* _TASK OBJECTIVE_
Your task is to return the line containing "政府创造了制度和激励机制——" and each line after it through the end of the entries, exactly, with no other lines.

- - -

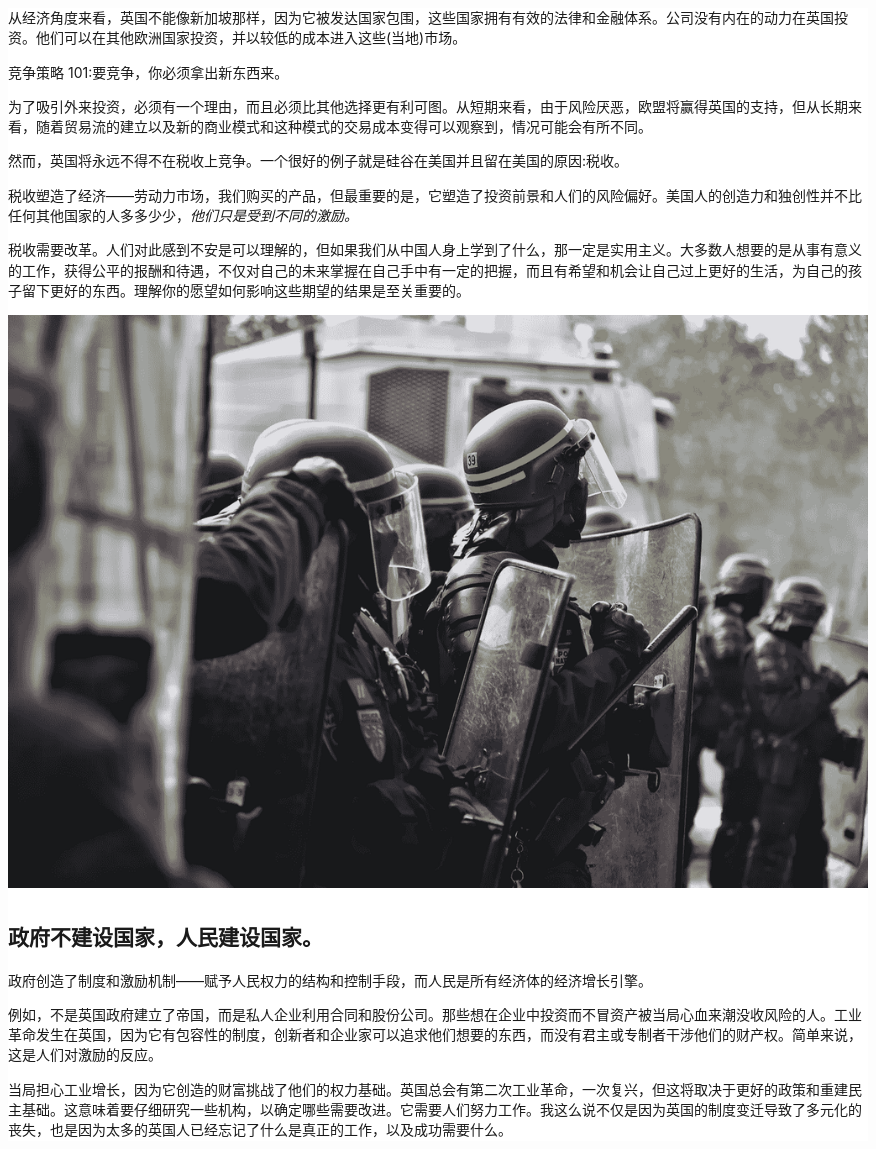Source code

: 从经济角度来看，英国不能像新加坡那样，因为它被发达国家包围，这些国家拥有有效的法律和金融体系。公司没有内在的动力在英国投资。他们可以在其他欧洲国家投资，并以较低的成本进入这些(当地)市场。

竞争策略 101:要竞争，你必须拿出新东西来。

为了吸引外来投资，必须有一个理由，而且必须比其他选择更有利可图。从短期来看，由于风险厌恶，欧盟将赢得英国的支持，但从长期来看，随着贸易流的建立以及新的商业模式和这种模式的交易成本变得可以观察到，情况可能会有所不同。

然而，英国将永远不得不在税收上竞争。一个很好的例子就是硅谷在美国并且留在美国的原因:税收。

税收塑造了经济——劳动力市场，我们购买的产品，但最重要的是，它塑造了投资前景和人们的风险偏好。美国人的创造力和独创性并不比任何其他国家的人多多少少，*他们只是受到不同的激励。*

税收需要改革。人们对此感到不安是可以理解的，但如果我们从中国人身上学到了什么，那一定是实用主义。大多数人想要的是从事有意义的工作，获得公平的报酬和待遇，不仅对自己的未来掌握在自己手中有一定的把握，而且有希望和机会让自己过上更好的生活，为自己的孩子留下更好的东西。理解你的愿望如何影响这些期望的结果是至关重要的。

![](img/6c2a8faea692443699a20fc4e4aa6fdf.png)

## **政府不建设国家，人民建设国家。**

政府创造了制度和激励机制——赋予人民权力的结构和控制手段，而人民是所有经济体的经济增长引擎。

例如，不是英国政府建立了帝国，而是私人企业利用合同和股份公司。那些想在企业中投资而不冒资产被当局心血来潮没收风险的人。工业革命发生在英国，因为它有包容性的制度，创新者和企业家可以追求他们想要的东西，而没有君主或专制者干涉他们的财产权。简单来说，这是人们对激励的反应。

当局担心工业增长，因为它创造的财富挑战了他们的权力基础。英国总会有第二次工业革命，一次复兴，但这将取决于更好的政策和重建民主基础。这意味着要仔细研究一些机构，以确定哪些需要改进。它需要人们努力工作。我这么说不仅是因为英国的制度变迁导致了多元化的丧失，也是因为太多的英国人已经忘记了什么是真正的工作，以及成功需要什么。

- - -

* _WRITTEN REPLY_
政府创造了制度和激励机制——赋予人民权力的结构和控制手段，而人民是所有经济体的经济增长引擎。

例如，不是英国政府建立了帝国，而是私人企业利用合同和股份公司。那些想在企业中投资而不冒资产被当局心血来潮没收风险的人。工业革命发生在英国，因为它有包容性的制度，创新者和企业家可以追求他们想要的东西，而没有君主或专制者干涉他们的财产权。简单来说，这是人们对激励的反应。

当局担心工业增长，因为它创造的财富挑战了他们的权力基础。英国总会有第二次工业革命，一次复兴，但这将取决于更好的政策和重建民主基础。这意味着要仔细研究一些机构，以确定哪些需要改进。它需要人们努力工作。我这么说不仅是因为英国的制度变迁导致了多元化的丧失，也是因为太多的英国人已经忘记了什么是真正的工作，以及成功需要什么。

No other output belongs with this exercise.